Listed entries section start

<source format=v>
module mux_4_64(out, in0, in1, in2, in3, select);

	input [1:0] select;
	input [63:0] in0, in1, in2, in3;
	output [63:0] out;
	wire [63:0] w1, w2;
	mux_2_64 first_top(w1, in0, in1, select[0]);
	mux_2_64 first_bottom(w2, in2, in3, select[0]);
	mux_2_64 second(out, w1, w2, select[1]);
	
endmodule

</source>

Listed entries section end
Listed entries section start

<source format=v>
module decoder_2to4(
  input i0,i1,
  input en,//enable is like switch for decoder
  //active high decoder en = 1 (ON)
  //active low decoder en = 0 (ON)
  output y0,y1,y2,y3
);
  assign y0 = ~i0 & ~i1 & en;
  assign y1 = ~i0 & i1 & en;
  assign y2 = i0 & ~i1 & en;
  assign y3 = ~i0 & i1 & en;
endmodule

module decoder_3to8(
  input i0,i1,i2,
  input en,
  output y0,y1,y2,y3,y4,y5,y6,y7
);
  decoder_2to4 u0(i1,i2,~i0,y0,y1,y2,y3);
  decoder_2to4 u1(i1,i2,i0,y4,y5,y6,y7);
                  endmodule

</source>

Listed entries section end
Listed entries section start

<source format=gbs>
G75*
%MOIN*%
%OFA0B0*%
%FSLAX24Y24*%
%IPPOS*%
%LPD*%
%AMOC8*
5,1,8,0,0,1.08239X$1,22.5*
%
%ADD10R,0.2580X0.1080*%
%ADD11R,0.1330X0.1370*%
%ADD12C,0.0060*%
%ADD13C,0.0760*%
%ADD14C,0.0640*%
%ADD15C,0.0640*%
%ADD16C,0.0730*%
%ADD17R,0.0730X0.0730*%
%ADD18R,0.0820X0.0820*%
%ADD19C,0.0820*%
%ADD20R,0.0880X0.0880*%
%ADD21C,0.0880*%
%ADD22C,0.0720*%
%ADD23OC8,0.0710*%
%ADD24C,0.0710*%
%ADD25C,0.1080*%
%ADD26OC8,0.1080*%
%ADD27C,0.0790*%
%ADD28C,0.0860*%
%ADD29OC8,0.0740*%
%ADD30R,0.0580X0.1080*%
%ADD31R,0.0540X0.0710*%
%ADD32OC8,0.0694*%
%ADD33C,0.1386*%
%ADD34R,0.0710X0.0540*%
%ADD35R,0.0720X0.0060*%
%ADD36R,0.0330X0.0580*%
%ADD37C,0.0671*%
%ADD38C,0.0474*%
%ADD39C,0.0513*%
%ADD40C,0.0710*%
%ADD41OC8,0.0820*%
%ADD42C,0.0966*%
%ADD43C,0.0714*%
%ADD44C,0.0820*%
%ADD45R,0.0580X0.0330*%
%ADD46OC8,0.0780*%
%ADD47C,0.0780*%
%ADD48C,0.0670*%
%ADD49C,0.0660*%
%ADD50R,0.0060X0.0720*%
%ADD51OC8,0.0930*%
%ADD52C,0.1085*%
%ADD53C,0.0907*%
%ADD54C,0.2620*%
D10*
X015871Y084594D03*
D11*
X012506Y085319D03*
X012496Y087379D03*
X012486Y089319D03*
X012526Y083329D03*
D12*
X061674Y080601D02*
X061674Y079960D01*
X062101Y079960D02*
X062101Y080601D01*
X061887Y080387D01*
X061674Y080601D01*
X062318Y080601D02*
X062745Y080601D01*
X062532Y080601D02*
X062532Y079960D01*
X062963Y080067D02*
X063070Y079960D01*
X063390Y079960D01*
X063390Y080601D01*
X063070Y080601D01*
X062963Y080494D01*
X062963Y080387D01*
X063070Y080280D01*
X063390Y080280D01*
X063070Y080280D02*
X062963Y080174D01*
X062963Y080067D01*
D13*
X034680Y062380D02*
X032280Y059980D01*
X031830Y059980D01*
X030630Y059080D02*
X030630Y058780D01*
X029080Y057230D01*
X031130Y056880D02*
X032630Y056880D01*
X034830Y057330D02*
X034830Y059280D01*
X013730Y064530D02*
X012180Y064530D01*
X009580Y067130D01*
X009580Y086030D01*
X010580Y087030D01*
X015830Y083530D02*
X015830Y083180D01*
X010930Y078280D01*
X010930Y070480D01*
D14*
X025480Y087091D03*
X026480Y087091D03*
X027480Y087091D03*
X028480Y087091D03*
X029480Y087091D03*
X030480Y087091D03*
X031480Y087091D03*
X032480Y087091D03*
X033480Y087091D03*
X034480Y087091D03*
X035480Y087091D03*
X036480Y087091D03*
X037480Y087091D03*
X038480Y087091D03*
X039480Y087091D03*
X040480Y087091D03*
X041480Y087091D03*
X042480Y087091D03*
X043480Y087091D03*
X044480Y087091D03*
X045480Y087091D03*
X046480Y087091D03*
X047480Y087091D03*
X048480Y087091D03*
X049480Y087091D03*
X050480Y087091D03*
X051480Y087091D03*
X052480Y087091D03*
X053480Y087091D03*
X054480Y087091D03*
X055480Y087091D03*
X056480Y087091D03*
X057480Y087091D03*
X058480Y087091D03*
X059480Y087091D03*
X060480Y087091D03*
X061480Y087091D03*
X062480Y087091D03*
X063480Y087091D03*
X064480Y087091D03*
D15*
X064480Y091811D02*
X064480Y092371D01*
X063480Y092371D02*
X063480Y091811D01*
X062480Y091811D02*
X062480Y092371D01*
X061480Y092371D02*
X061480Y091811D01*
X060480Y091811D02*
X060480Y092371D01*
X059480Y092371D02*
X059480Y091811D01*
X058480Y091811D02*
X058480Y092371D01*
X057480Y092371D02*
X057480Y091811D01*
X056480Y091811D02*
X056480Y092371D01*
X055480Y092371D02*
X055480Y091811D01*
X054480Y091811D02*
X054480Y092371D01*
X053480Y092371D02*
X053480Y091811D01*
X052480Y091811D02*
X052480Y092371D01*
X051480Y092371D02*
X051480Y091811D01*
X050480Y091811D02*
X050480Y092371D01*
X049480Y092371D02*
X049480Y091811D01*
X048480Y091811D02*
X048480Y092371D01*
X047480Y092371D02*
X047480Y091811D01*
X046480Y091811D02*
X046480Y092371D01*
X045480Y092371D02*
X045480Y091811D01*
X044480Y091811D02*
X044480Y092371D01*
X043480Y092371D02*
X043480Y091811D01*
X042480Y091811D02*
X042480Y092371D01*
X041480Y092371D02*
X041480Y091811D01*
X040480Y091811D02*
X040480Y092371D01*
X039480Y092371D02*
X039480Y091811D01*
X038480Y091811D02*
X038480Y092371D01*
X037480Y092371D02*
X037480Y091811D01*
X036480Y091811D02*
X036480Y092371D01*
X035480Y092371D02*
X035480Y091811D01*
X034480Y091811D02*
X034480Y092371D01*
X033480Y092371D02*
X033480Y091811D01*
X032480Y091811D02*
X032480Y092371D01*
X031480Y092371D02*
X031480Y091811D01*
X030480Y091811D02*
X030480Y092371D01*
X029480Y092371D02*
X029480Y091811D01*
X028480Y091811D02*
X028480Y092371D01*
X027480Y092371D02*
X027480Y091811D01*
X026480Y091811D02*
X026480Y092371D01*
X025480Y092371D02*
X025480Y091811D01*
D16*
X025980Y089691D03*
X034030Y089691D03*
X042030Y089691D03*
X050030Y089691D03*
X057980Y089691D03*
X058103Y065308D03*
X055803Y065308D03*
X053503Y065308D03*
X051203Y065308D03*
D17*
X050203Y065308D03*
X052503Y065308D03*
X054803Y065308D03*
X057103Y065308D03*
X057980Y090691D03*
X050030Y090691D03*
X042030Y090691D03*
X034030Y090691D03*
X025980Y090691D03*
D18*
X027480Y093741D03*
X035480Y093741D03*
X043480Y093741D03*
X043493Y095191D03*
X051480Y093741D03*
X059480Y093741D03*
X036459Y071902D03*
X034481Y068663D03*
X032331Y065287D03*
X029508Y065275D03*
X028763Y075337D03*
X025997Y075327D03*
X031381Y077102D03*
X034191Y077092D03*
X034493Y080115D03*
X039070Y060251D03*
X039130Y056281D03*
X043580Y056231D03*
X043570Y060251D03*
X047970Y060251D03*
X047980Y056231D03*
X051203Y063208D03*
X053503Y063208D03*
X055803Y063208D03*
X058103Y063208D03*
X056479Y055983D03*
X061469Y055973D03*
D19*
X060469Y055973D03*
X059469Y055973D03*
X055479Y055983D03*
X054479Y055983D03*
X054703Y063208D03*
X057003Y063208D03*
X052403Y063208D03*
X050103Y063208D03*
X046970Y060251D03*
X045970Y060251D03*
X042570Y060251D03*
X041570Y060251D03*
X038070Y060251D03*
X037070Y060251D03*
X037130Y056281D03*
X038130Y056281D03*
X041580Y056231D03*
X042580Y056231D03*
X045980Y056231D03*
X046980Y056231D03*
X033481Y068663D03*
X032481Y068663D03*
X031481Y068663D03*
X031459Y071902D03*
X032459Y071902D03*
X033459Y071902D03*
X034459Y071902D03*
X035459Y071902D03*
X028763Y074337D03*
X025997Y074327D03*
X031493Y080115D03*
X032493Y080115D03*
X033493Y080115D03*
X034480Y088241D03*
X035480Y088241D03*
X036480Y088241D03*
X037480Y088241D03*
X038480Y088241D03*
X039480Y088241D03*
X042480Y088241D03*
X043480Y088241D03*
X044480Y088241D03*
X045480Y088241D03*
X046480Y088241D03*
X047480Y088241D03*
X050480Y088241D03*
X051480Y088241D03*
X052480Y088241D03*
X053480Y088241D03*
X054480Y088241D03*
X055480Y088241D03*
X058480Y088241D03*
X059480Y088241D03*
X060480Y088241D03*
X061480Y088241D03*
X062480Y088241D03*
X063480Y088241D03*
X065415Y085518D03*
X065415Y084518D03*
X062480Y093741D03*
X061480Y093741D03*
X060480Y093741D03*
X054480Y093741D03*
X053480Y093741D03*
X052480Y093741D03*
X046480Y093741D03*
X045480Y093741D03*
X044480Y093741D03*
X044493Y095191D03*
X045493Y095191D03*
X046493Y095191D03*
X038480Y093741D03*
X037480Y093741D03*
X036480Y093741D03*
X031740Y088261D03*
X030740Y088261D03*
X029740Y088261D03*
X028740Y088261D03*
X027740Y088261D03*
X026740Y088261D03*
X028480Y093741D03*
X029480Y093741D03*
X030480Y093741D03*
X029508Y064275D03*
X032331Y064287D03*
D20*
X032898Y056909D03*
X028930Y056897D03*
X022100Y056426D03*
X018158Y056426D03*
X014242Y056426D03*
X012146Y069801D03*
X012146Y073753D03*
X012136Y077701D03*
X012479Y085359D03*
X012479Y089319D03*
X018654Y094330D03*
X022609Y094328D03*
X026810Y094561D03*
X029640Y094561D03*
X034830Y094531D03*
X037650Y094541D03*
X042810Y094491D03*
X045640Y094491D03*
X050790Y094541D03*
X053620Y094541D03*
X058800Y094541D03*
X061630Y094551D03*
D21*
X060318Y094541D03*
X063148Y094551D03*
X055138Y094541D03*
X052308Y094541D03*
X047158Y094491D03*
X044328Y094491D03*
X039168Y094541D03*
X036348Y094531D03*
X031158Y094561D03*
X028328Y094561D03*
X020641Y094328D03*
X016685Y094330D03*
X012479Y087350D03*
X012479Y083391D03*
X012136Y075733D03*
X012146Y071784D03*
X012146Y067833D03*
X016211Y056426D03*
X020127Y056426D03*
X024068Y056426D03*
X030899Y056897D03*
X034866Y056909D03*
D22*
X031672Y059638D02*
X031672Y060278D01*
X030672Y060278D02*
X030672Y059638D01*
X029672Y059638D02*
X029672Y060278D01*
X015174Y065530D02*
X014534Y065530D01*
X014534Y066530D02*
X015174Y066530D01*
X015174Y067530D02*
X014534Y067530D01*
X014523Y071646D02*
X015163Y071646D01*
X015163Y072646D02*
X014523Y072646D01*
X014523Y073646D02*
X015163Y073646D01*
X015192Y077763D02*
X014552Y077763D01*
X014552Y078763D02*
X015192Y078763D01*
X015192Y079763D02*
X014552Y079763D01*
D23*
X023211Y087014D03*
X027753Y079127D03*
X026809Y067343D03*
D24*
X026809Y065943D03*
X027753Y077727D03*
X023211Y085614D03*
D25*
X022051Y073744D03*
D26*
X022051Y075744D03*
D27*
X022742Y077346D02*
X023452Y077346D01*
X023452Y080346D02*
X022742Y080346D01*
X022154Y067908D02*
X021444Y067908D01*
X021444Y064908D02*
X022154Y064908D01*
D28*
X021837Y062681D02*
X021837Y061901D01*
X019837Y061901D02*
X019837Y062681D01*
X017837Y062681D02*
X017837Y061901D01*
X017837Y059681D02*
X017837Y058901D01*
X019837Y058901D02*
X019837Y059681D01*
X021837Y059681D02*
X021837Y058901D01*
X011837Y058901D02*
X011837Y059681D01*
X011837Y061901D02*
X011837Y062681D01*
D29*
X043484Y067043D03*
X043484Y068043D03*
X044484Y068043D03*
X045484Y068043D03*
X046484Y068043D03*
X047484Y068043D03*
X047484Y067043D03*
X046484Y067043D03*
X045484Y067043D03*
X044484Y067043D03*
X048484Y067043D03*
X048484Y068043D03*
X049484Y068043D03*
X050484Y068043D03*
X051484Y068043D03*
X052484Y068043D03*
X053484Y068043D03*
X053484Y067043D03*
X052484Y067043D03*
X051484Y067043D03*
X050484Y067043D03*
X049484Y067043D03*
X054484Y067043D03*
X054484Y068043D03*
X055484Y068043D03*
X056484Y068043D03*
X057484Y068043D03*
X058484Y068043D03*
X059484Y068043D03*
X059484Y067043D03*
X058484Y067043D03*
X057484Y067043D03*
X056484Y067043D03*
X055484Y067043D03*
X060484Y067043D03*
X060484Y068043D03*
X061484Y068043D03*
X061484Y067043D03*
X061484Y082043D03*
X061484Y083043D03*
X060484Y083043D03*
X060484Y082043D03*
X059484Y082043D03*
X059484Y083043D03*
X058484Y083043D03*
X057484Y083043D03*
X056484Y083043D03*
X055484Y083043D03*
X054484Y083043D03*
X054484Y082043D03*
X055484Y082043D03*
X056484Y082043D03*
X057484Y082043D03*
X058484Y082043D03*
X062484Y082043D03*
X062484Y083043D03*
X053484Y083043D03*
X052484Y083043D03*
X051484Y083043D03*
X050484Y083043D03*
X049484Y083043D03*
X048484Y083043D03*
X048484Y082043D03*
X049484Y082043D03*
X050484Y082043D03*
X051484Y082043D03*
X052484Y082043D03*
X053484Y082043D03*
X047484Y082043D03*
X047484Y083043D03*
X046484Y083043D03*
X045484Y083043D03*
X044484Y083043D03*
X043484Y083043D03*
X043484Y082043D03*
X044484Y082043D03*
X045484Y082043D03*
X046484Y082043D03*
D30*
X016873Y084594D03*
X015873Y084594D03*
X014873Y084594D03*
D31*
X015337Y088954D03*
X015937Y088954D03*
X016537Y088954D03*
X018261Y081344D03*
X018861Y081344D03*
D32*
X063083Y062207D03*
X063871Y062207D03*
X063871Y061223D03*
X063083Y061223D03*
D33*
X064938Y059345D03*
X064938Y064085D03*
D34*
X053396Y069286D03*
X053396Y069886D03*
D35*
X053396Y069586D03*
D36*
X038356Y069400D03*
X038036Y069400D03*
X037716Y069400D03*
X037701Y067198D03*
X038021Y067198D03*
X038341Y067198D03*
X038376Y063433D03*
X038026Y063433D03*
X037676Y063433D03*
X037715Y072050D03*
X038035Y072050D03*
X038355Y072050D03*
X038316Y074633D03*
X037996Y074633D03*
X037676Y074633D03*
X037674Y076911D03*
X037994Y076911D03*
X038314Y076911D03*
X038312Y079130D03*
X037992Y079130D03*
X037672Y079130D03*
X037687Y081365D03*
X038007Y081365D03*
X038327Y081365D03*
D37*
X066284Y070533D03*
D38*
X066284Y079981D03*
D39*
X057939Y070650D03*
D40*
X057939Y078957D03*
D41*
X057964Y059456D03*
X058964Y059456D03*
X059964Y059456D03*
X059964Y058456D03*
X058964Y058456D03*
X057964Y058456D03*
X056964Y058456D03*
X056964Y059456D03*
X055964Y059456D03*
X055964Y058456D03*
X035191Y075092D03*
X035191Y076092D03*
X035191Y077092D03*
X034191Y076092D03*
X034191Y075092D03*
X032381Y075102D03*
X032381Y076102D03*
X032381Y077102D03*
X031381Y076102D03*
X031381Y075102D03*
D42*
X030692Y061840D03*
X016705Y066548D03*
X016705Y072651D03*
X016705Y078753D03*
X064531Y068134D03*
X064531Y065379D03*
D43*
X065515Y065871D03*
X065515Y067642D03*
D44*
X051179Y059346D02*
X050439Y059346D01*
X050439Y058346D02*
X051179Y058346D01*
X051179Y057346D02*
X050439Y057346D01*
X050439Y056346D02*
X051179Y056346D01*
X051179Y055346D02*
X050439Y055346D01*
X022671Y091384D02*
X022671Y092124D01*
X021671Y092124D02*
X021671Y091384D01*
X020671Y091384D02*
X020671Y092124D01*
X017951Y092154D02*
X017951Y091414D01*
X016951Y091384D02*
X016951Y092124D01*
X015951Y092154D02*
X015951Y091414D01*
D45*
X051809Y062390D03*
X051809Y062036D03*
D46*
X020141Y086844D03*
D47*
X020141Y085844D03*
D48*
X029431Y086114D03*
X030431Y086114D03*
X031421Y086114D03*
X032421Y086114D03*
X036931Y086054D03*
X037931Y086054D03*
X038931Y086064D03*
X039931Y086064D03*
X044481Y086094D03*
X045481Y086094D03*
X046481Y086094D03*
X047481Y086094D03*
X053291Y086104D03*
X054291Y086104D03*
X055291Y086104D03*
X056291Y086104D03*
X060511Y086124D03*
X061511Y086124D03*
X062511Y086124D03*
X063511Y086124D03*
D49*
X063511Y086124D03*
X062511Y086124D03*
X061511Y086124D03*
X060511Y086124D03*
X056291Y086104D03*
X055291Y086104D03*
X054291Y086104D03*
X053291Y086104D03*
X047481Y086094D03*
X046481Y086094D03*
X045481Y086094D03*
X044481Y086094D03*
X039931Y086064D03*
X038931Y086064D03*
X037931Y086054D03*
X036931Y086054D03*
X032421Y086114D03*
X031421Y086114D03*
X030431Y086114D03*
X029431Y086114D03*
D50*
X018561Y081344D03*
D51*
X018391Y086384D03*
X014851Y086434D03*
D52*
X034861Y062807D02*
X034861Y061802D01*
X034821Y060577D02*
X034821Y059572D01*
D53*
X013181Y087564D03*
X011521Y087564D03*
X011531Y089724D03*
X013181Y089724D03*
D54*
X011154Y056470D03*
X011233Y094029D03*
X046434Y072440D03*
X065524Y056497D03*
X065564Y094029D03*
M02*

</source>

Listed entries section end

From the records above, repeat exactly the lines from the one with "X055484Y083043D03*" through the one with "X051484Y082043D03*", both included.

X055484Y083043D03*
X054484Y083043D03*
X054484Y082043D03*
X055484Y082043D03*
X056484Y082043D03*
X057484Y082043D03*
X058484Y082043D03*
X062484Y082043D03*
X062484Y083043D03*
X053484Y083043D03*
X052484Y083043D03*
X051484Y083043D03*
X050484Y083043D03*
X049484Y083043D03*
X048484Y083043D03*
X048484Y082043D03*
X049484Y082043D03*
X050484Y082043D03*
X051484Y082043D03*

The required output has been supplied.